Karl Mauer war damals Motorsport-Chef bei Opel in Rüsselsheim und öfter zu Detailgesprächen bei Ruedi Eggenberger in der Schweiz. Damit er dann – so zwischendurch – auch noch andere Arbeiten im Interesse seiner Firma erledigen konnte, hatte ihm Ruedi Eggenberger ein Büro zur Verfügung gestellt.
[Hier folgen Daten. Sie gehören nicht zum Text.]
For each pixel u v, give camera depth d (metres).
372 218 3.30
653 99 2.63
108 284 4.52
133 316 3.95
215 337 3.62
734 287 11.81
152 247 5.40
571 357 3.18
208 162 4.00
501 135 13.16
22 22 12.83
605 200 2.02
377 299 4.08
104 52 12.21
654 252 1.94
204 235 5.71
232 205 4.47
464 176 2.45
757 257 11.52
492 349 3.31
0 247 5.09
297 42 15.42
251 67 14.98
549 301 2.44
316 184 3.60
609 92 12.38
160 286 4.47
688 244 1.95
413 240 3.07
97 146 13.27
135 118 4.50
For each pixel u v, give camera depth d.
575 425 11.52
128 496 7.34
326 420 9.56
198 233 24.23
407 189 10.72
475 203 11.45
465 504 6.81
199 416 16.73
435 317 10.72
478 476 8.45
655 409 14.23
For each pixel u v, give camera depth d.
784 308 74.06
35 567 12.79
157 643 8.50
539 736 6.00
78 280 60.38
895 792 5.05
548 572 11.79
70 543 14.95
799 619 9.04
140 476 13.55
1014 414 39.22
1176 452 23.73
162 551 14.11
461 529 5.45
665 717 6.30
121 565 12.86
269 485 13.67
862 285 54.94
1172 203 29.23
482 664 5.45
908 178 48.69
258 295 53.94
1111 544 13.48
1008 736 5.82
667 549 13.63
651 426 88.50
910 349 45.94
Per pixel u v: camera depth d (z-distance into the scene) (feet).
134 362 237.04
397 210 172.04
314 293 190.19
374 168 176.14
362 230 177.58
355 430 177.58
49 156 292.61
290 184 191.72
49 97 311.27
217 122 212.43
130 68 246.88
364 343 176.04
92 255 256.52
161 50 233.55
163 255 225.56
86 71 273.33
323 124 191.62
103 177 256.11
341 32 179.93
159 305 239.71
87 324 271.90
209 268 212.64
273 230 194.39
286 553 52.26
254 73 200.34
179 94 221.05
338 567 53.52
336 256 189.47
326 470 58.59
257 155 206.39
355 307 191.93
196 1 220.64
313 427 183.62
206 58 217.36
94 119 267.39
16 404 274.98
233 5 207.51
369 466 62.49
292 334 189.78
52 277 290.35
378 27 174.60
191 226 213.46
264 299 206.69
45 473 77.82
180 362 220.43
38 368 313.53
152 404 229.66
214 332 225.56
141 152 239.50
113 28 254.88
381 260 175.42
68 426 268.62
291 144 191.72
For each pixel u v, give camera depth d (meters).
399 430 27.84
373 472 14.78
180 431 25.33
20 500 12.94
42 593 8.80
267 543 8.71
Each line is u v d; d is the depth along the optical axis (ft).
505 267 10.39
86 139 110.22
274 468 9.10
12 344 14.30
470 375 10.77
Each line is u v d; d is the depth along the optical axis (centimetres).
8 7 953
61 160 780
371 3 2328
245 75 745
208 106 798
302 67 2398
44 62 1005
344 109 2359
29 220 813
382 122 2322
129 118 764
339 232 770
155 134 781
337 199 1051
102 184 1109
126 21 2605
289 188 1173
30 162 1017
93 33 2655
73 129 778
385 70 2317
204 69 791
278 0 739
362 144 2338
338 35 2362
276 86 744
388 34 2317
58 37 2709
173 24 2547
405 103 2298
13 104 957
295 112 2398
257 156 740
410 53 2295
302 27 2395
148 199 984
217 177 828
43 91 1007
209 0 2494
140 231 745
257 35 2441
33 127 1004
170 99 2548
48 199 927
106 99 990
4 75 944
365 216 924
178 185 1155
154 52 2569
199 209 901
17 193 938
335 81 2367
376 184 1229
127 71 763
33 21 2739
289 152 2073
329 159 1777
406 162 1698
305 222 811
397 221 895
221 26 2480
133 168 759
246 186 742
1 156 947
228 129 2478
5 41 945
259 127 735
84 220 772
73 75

Ich habe Ruedi Eggenberger gemocht. Er war für alle die mit ihm zusammen gearbeitet haben, immer ein zuverlässiger Partner, einer von der Art, die in der „modernen Art“ des Rennsports immer seltener geworden sind. Da wird es sicherlich welche geben, die Ruedi Eggenberger nicht vermissen werden. - Im Motorsport wird man eben „sehr schnell alt“. - Und wird entsprechend behandelt, übersehen und vergessen.
Darüber muss sich ein Ruedi Eggenberger nun nicht mehr aufregen. Aber ich bin schon ein wenig traurig, weil hier ein Teamchef von uns gegangen ist, für den der Motorsport wirklich ein wichtiger Teil in seinem Leben war, nicht nur ein Übergang von Irgendwoher nach Irgendwohin.
Ich kenne Leute, die das genauso empfinden.
Wenn wir ihn nicht gesehen haben, haben wir ihn – vielleicht – nicht vermisst. Aber wenn wir uns trafen, war er eine Bereicherung. Jetzt, da er nicht mehr unter uns ist, begreift man erst, dass der Motorsport wieder um eine Persönlichkeit ärmer geworden ist.